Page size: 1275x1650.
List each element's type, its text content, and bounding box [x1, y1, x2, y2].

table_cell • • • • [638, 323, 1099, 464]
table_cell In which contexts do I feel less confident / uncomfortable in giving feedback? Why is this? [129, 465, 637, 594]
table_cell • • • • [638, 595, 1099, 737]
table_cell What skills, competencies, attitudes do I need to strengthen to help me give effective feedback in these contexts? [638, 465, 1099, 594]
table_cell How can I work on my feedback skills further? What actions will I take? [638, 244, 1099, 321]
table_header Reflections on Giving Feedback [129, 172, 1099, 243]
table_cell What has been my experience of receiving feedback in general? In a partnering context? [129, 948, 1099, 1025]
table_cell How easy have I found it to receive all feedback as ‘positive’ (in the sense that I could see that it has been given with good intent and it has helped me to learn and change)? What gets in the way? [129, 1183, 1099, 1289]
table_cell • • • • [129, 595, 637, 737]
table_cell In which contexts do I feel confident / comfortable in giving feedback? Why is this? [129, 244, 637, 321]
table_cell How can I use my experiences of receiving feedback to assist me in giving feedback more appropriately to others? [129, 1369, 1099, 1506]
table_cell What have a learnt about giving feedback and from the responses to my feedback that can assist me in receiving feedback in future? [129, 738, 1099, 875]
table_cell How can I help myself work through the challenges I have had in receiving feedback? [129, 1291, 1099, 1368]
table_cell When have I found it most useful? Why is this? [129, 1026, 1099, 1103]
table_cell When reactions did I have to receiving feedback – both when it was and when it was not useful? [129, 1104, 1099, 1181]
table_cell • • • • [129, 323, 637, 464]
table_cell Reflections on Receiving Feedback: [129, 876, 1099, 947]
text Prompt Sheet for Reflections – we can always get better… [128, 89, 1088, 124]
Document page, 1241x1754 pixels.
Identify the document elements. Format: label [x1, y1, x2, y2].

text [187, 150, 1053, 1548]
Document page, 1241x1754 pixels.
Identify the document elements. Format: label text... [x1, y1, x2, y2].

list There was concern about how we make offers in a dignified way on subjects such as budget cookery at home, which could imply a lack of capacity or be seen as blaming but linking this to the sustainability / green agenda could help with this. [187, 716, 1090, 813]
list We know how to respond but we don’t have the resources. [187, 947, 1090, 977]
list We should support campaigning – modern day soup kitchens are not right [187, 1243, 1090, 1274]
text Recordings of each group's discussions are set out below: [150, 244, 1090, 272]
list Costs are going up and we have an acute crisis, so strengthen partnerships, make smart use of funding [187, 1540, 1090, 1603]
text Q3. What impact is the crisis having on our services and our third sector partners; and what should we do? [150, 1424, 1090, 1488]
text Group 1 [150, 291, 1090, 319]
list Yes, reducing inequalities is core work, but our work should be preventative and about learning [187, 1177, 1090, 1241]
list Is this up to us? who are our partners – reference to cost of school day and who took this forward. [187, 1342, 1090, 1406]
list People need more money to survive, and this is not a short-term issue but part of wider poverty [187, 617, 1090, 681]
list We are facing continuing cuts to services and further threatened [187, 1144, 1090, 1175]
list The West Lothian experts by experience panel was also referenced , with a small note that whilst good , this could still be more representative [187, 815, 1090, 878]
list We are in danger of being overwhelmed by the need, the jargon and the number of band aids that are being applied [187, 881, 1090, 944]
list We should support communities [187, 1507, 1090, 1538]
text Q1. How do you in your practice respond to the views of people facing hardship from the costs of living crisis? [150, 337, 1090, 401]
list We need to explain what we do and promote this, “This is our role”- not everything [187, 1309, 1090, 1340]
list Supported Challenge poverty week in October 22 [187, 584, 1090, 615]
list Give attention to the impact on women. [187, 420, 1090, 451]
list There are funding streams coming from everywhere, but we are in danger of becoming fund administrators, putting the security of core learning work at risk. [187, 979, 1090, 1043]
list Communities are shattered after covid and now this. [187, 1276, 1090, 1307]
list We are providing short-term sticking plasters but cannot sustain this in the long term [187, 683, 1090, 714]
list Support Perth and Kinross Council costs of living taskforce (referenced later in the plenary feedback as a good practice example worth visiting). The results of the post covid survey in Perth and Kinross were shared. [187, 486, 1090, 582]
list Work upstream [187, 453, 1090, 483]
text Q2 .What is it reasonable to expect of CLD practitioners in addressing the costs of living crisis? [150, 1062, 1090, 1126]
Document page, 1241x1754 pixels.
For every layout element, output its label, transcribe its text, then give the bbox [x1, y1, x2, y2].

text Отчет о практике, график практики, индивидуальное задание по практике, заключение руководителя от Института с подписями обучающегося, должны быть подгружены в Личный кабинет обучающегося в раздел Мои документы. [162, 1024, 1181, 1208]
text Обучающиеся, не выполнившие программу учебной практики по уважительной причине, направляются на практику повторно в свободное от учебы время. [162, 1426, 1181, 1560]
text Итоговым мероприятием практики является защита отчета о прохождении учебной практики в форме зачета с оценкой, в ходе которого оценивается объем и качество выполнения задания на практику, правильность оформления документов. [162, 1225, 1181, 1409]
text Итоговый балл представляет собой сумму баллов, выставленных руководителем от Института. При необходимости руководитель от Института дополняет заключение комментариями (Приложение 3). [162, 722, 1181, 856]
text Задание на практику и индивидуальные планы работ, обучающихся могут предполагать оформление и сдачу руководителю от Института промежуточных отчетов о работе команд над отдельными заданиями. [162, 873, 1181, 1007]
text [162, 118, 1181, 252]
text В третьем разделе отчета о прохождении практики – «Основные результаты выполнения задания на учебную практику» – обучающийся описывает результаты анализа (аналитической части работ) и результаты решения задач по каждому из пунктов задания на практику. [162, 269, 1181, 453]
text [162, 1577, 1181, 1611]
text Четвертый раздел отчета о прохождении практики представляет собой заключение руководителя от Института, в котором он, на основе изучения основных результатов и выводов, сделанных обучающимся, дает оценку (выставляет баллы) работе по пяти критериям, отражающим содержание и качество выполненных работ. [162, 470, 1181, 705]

◆ WORK TO BE COMPLETED: Your response must repeat the entries above exactly, in full.

◆ RESPONSE AREA:
Page size: 1275x1650.
List each element's type, its text content, and bounding box [x1, y1, x2, y2].

table_cell • • • • [638, 323, 1099, 464]
table_cell In which contexts do I feel less confident / uncomfortable in giving feedback? Why is this? [129, 465, 637, 594]
table_cell • • • • [638, 595, 1099, 737]
table_cell What skills, competencies, attitudes do I need to strengthen to help me give effective feedback in these contexts? [638, 465, 1099, 594]
table_cell How can I work on my feedback skills further? What actions will I take? [638, 244, 1099, 321]
table_header Reflections on Giving Feedback [129, 172, 1099, 243]
table_cell What has been my experience of receiving feedback in general? In a partnering context? [129, 948, 1099, 1025]
table_cell How easy have I found it to receive all feedback as ‘positive’ (in the sense that I could see that it has been given with good intent and it has helped me to learn and change)? What gets in the way? [129, 1183, 1099, 1289]
table_cell • • • • [129, 595, 637, 737]
table_cell In which contexts do I feel confident / comfortable in giving feedback? Why is this? [129, 244, 637, 321]
table_cell How can I use my experiences of receiving feedback to assist me in giving feedback more appropriately to others? [129, 1369, 1099, 1506]
table_cell What have a learnt about giving feedback and from the responses to my feedback that can assist me in receiving feedback in future? [129, 738, 1099, 875]
table_cell How can I help myself work through the challenges I have had in receiving feedback? [129, 1291, 1099, 1368]
table_cell When have I found it most useful? Why is this? [129, 1026, 1099, 1103]
table_cell When reactions did I have to receiving feedback – both when it was and when it was not useful? [129, 1104, 1099, 1181]
table_cell • • • • [129, 323, 637, 464]
table_cell Reflections on Receiving Feedback: [129, 876, 1099, 947]
text Prompt Sheet for Reflections – we can always get better… [128, 89, 1088, 124]
Document page, 1241x1754 pixels.
Identify the document elements. Format: label [x1, y1, x2, y2].

text [187, 150, 1053, 1548]
Document page, 1241x1754 pixels.
Identify the document elements. Format: label text... [x1, y1, x2, y2].

list There was concern about how we make offers in a dignified way on subjects such as budget cookery at home, which could imply a lack of capacity or be seen as blaming but linking this to the sustainability / green agenda could help with this. [187, 716, 1090, 813]
list We know how to respond but we don’t have the resources. [187, 947, 1090, 977]
list We should support campaigning – modern day soup kitchens are not right [187, 1243, 1090, 1274]
text Recordings of each group's discussions are set out below: [150, 244, 1090, 272]
list Costs are going up and we have an acute crisis, so strengthen partnerships, make smart use of funding [187, 1540, 1090, 1603]
text Q3. What impact is the crisis having on our services and our third sector partners; and what should we do? [150, 1424, 1090, 1488]
text Group 1 [150, 291, 1090, 319]
list Yes, reducing inequalities is core work, but our work should be preventative and about learning [187, 1177, 1090, 1241]
list Is this up to us? who are our partners – reference to cost of school day and who took this forward. [187, 1342, 1090, 1406]
list People need more money to survive, and this is not a short-term issue but part of wider poverty [187, 617, 1090, 681]
list We are facing continuing cuts to services and further threatened [187, 1144, 1090, 1175]
list The West Lothian experts by experience panel was also referenced , with a small note that whilst good , this could still be more representative [187, 815, 1090, 878]
list We are in danger of being overwhelmed by the need, the jargon and the number of band aids that are being applied [187, 881, 1090, 944]
list We should support communities [187, 1507, 1090, 1538]
text Q1. How do you in your practice respond to the views of people facing hardship from the costs of living crisis? [150, 337, 1090, 401]
list We need to explain what we do and promote this, “This is our role”- not everything [187, 1309, 1090, 1340]
list Supported Challenge poverty week in October 22 [187, 584, 1090, 615]
list Give attention to the impact on women. [187, 420, 1090, 451]
list There are funding streams coming from everywhere, but we are in danger of becoming fund administrators, putting the security of core learning work at risk. [187, 979, 1090, 1043]
list Communities are shattered after covid and now this. [187, 1276, 1090, 1307]
list We are providing short-term sticking plasters but cannot sustain this in the long term [187, 683, 1090, 714]
list Support Perth and Kinross Council costs of living taskforce (referenced later in the plenary feedback as a good practice example worth visiting). The results of the post covid survey in Perth and Kinross were shared. [187, 486, 1090, 582]
list Work upstream [187, 453, 1090, 483]
text Q2 .What is it reasonable to expect of CLD practitioners in addressing the costs of living crisis? [150, 1062, 1090, 1126]
Document page, 1241x1754 pixels.
For every layout element, output its label, transcribe its text, then give the bbox [x1, y1, x2, y2].

text Отчет о практике, график практики, индивидуальное задание по практике, заключение руководителя от Института с подписями обучающегося, должны быть подгружены в Личный кабинет обучающегося в раздел Мои документы. [162, 1024, 1181, 1208]
text Обучающиеся, не выполнившие программу учебной практики по уважительной причине, направляются на практику повторно в свободное от учебы время. [162, 1426, 1181, 1560]
text Итоговым мероприятием практики является защита отчета о прохождении учебной практики в форме зачета с оценкой, в ходе которого оценивается объем и качество выполнения задания на практику, правильность оформления документов. [162, 1225, 1181, 1409]
text Итоговый балл представляет собой сумму баллов, выставленных руководителем от Института. При необходимости руководитель от Института дополняет заключение комментариями (Приложение 3). [162, 722, 1181, 856]
text Задание на практику и индивидуальные планы работ, обучающихся могут предполагать оформление и сдачу руководителю от Института промежуточных отчетов о работе команд над отдельными заданиями. [162, 873, 1181, 1007]
text [162, 118, 1181, 252]
text В третьем разделе отчета о прохождении практики – «Основные результаты выполнения задания на учебную практику» – обучающийся описывает результаты анализа (аналитической части работ) и результаты решения задач по каждому из пунктов задания на практику. [162, 269, 1181, 453]
text [162, 1577, 1181, 1611]
text Четвертый раздел отчета о прохождении практики представляет собой заключение руководителя от Института, в котором он, на основе изучения основных результатов и выводов, сделанных обучающимся, дает оценку (выставляет баллы) работе по пяти критериям, отражающим содержание и качество выполненных работ. [162, 470, 1181, 705]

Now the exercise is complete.